Having directed two feature-length classics and one of them being a masterpiece of this decade ('The Assassination of Jesse James,' the other film is "Chopper," which illustrated a completely transformed Eric Bana) we're distinctly on team Andrew Dominik, the New Zealand-born emerging auteur behind these efforts (he's essentially Australian).
However, one project he won't be doing next is evidently a Marilyn Monroe quasi-biopic. Most of us didn't even know this was in the works, but according to the New York Times:
One Monroe project with star interest hit a snag when writer-director Andrew Dominik adapted Joyce Carol Oates' Monroe-inspired novel "Blonde" on spec before acquiring film rights. It remains in limbo.No other details are given, but it's chances sound rather bleak, especially given the fact what an icon she is and the several estates and cooks that must be involved, not to mention the author herself as "Blonde" is a piece of fiction (but rooted in reality, with names changed —husband Joe DiMaggio is referred to as "The Ex-Athlete," Arthur Miller as "The Playwright," John F. Kennedy as "The President").
Was Dominik planning on directing this too? Given that it was written on spec (not an assignment you're getting paid for) it sounds like a labor of love and a strong possibility, but either way it sounds like it's dead in the water.
So what's next for Dominik then? Well, he had planned on an adaptation of "Cities of the Plain," the final volume of Cormac McCarthy's "The Border Trilogy," that's said to be set for a 2012 release date, but as of January 2008 he said the project was scrapped.
"I came closest on was a Cormac McCarthy book called Cities of the Plain, which is the third part of the Border Trilogy, which had strikes against it for that reason. All the Pretty Horses was not a beloved movie [laughs], and making a sequel to a film that had flopped was not one that was hugely appealing.
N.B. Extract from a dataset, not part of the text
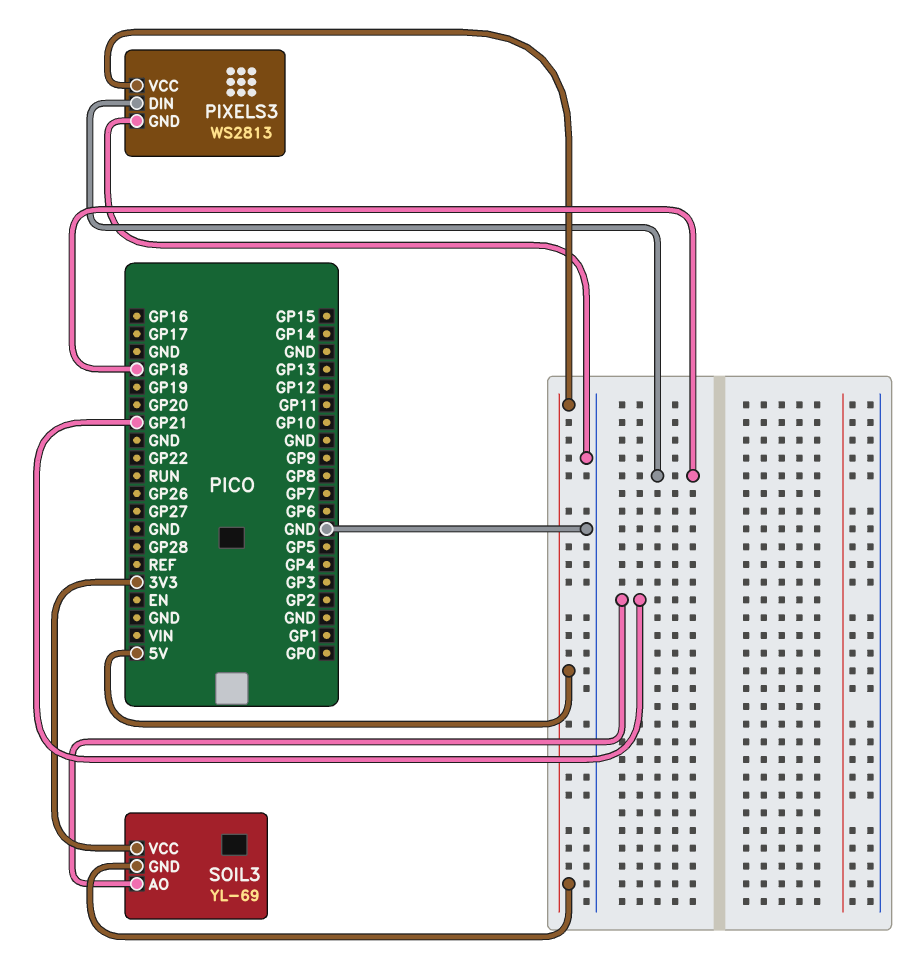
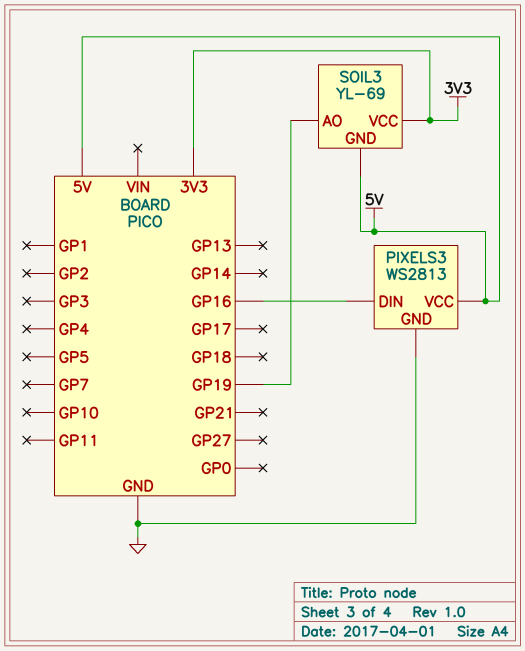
PIXELS3 pin DIN: GP18 -> GP16
SOIL3 pin AO: GP21 -> GP19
And then the fact that I did not want to cast any movie stars in the film just made it all fall apart."But of course, that's before the Coen Brothers won an Oscar for their adaptation of "No Country For Old Men," won multiple Oscars in 2008, including Best Picture (and then McCarthy adaptations were seemingly all the rage).
In August of 2008, the L.A. Times said Dominik was still hoping to bring the movie to the screen, but it was nothing more than a mention of his intentions in a piece about Cormac Mcarthy film adaptations and brought nothing new to the table. If this project was officially announced in the trades for 2012, it looks like it has been lost in the annals of Google.
Though he's not anywhere credited on the screenplay for "The Killer Inside Me," Michael Winterbottom's upcoming 2010 film about a boring small-town cop who spirals into a ruthless, sociopathic murderer, Dominik evidently adapted it in 2003. We don't care what's next: just let this man direct another movie and soon.